Vielen Dank, Herr Präsident. - Meine Damen und Herren! Menschen sind unterschiedlich bereits, wenn sie auf die Welt kommen. Die jeweiligen Stärken zu finden und zu fördern, ist dann erst einmal Aufgabe der Eltern und Familien. Etwas später dann wird sie auch zu der von Kitas und Schulen.

Wie herausfordernd das ist, Kinder zu fördern und gut auf das Leben vorzubereiten, erlebe ich auch in meinem Freundeskreis. Viele Freunde haben in ihrer Funktion als Elternteil ganz eigene Vorstellungen von kindlicher Förderung und unterstützen dementsprechend.

Oft stelle ich mir die Frage, wie die Kinder durch das Leben kommen, deren Eltern diese intensive Unterstützung nicht leisten können. Diese Kinder - ich denke, darin sind wir uns einig - sind nicht per se dümmer oder weniger talentiert, und doch haben sie es oft schwerer. Das wissen wir alle, und das beweisen unsere Bildungsberichte seit Jahren.

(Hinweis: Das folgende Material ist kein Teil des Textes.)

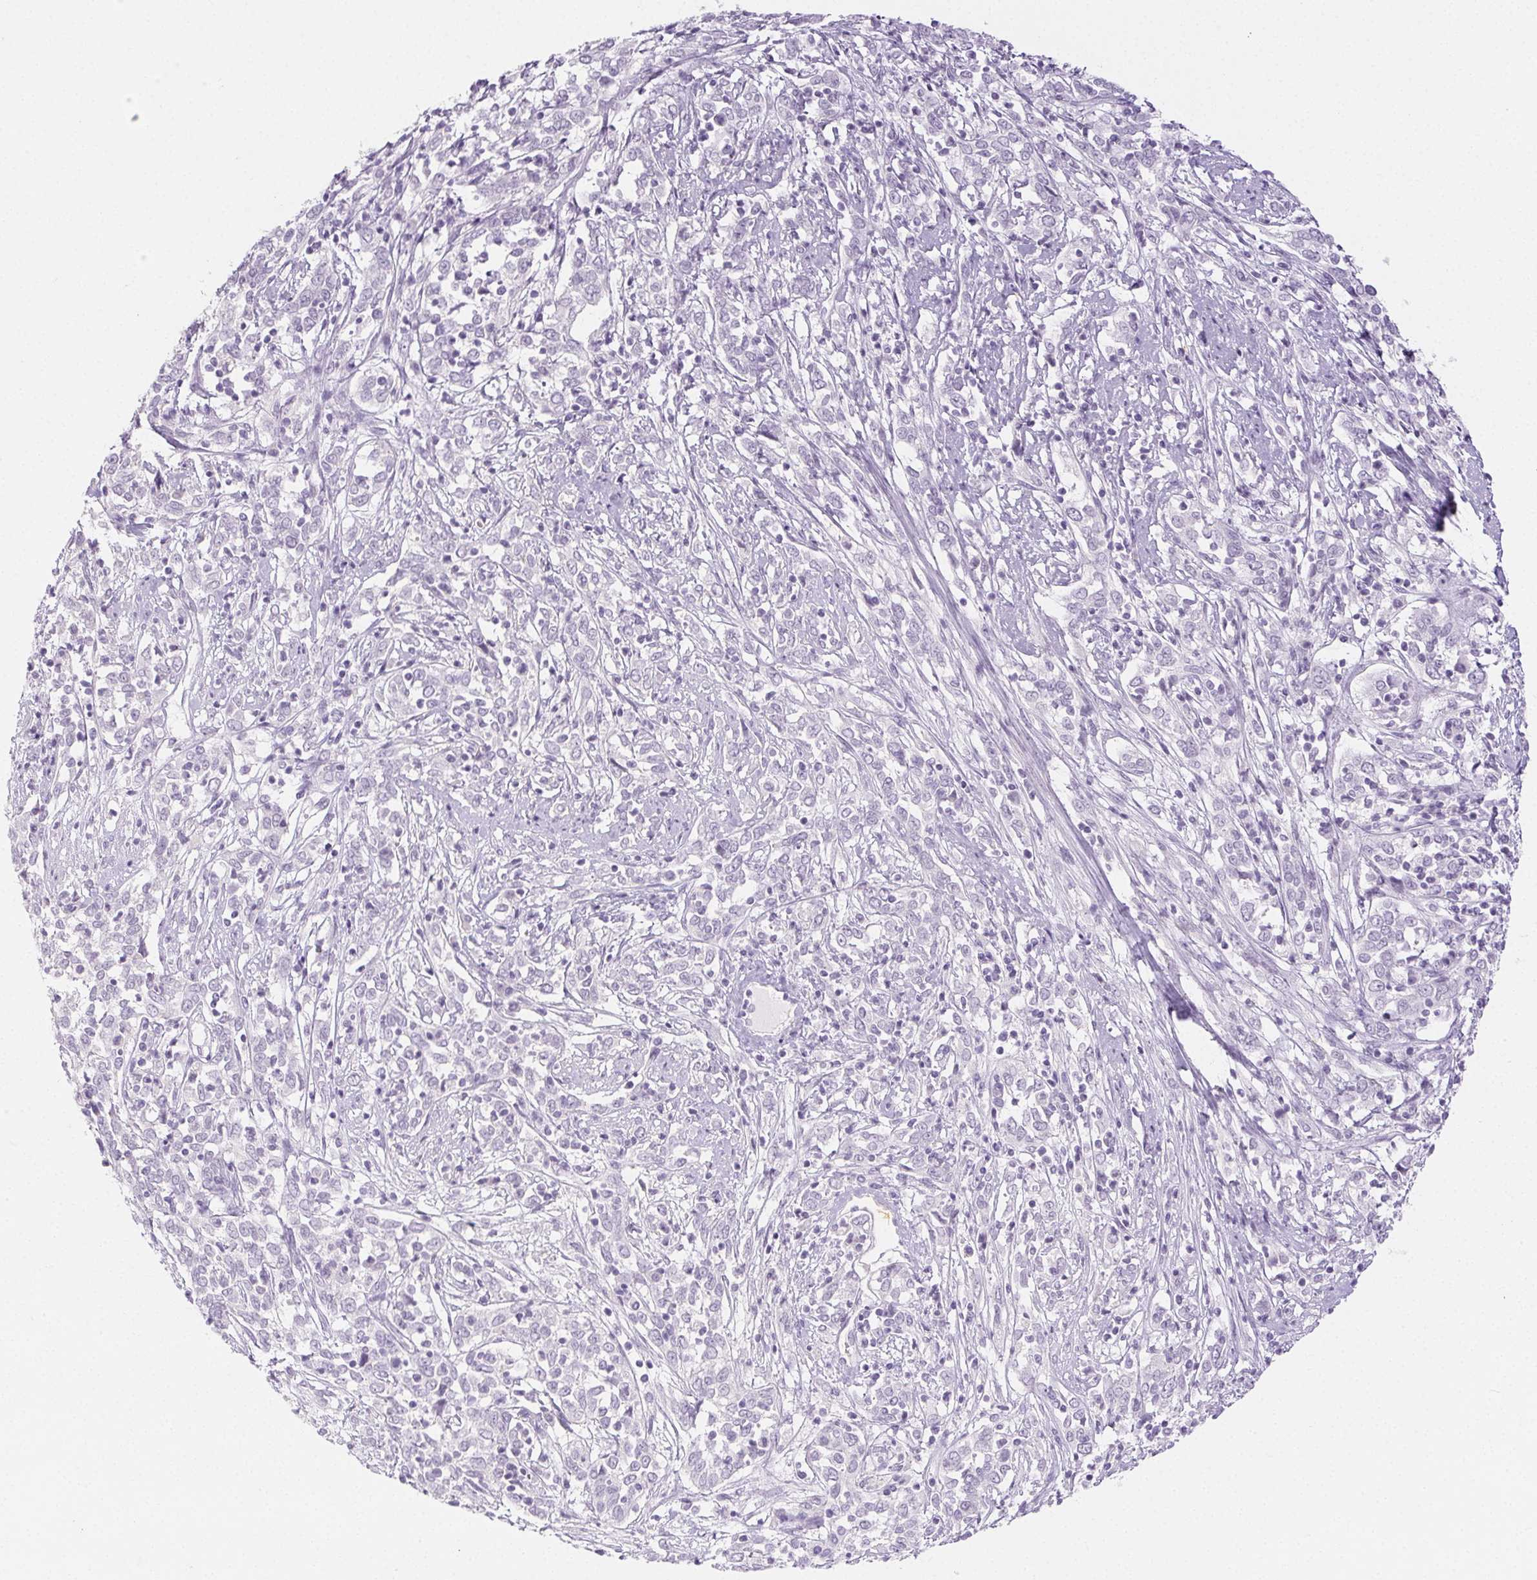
{"staining": {"intensity": "negative", "quantity": "none", "location": "none"}, "tissue": "cervical cancer", "cell_type": "Tumor cells", "image_type": "cancer", "snomed": [{"axis": "morphology", "description": "Adenocarcinoma, NOS"}, {"axis": "topography", "description": "Cervix"}], "caption": "The image reveals no staining of tumor cells in cervical cancer.", "gene": "PI3", "patient": {"sex": "female", "age": 40}}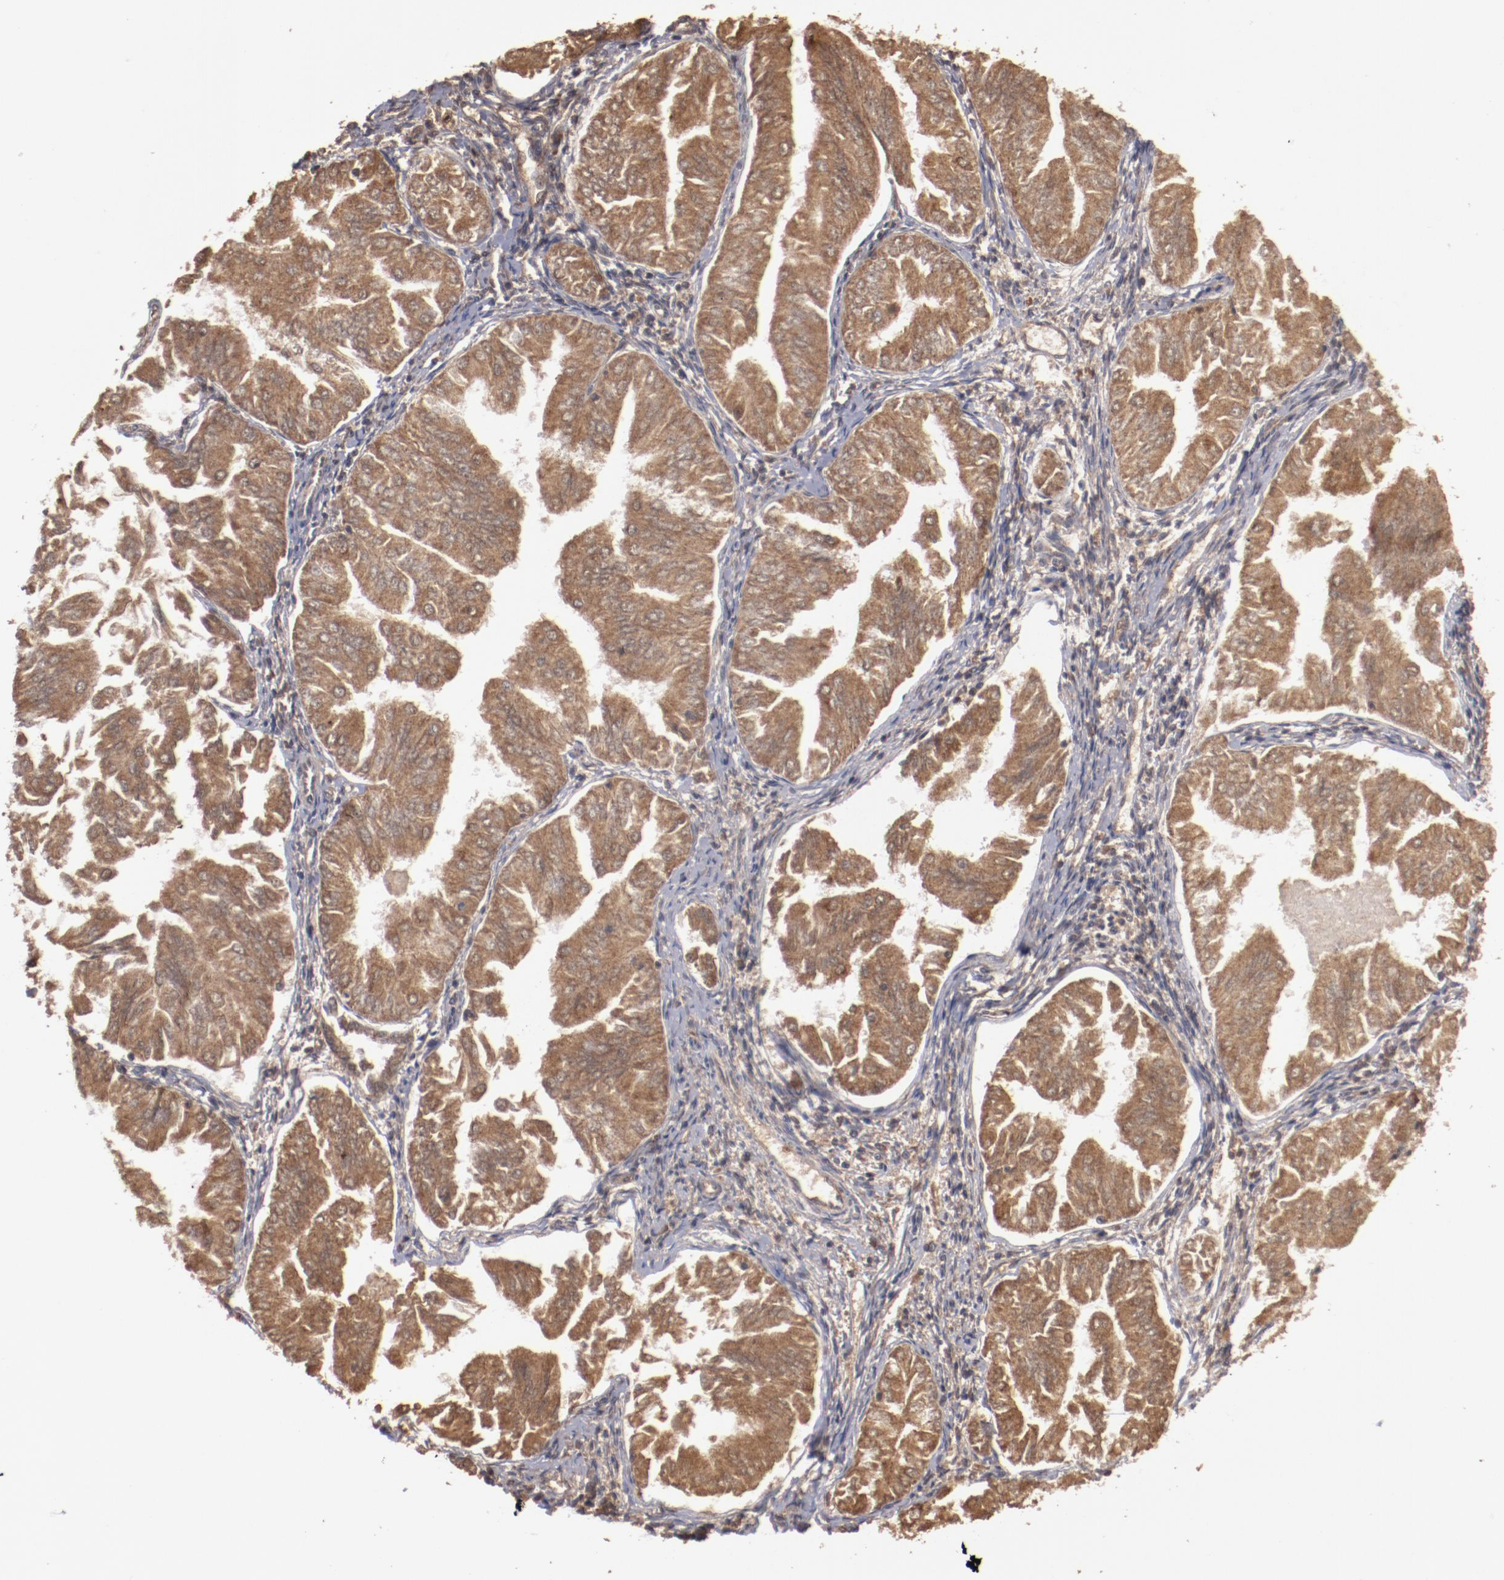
{"staining": {"intensity": "strong", "quantity": ">75%", "location": "cytoplasmic/membranous"}, "tissue": "endometrial cancer", "cell_type": "Tumor cells", "image_type": "cancer", "snomed": [{"axis": "morphology", "description": "Adenocarcinoma, NOS"}, {"axis": "topography", "description": "Endometrium"}], "caption": "Protein staining exhibits strong cytoplasmic/membranous expression in approximately >75% of tumor cells in endometrial cancer (adenocarcinoma). The staining was performed using DAB (3,3'-diaminobenzidine) to visualize the protein expression in brown, while the nuclei were stained in blue with hematoxylin (Magnification: 20x).", "gene": "TENM1", "patient": {"sex": "female", "age": 53}}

Den Fokus des Bund-Länder-Programms zur stärkeren Berücksichtigung von Kindern und Jugendlichen mit erschwerten Lernausgangslagen finde ich daher wichtig und gut, ebenso die grundsätzliche Weiterentwicklung und Professionalisierung der Begabtenförderung.

Ich freue mich, dass acht Schulen des Landes daran teilnehmen. Dass das Wissen und die Kompetenz langfristig auch in den gesamten Schulentwicklungsprozess einfließen, das sind gute Nachrichten.

Aber liebe Kolleginnen und Kollegen, bis das passiert und tatsächlich mehr als die besagten acht Schulen von dem Bund-Länder-Programm profitieren können, werden noch ein paar Jahre ins Land gehen.

Was werden wir in dieser Zeit für die begabten Schülerinnen und Schüler der etwa 740 öffentlichen Schulen in Sachsen-Anhalt tun, die nicht das Glück haben, eine der genannten acht Schulen zu besuchen? Ich sehe uns als bildungspolitische Sprecher dabei in der Pflicht, eine gute Antwort auf diese Frage zu finden. Deswegen möchte ich dafür plädieren, den vorliegenden Antrag in den Ausschuss für Bildung zu überweisen. Das Thema der Korrespondenzzirkel muss dort selbstredend auch diskutiert werden. - Vielen Dank.